DATA EXTRACTS:
........
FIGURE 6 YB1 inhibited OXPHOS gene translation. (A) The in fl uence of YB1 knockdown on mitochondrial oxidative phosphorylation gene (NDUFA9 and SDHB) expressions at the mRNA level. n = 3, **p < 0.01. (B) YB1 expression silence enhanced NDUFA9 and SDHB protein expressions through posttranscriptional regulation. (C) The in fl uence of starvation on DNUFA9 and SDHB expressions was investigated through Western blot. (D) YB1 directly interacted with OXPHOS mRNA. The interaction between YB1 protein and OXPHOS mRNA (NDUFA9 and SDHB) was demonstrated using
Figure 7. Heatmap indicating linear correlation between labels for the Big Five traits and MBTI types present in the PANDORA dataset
........
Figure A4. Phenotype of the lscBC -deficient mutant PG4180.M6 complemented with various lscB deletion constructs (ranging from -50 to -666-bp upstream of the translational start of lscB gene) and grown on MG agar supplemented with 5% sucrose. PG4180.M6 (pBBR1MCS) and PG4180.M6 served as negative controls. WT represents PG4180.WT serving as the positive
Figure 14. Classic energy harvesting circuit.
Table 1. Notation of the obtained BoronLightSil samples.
........
Everything above from the line containing "Figure 14. Classic energy harvesting circuit." down to the line containing "Table 1. Notation" is to be transcribed exactly, with both of those lines included and nothing else added.

Figure 14. Classic energy harvesting circuit.
Table 1. Notation of the obtained BoronLightSil samples.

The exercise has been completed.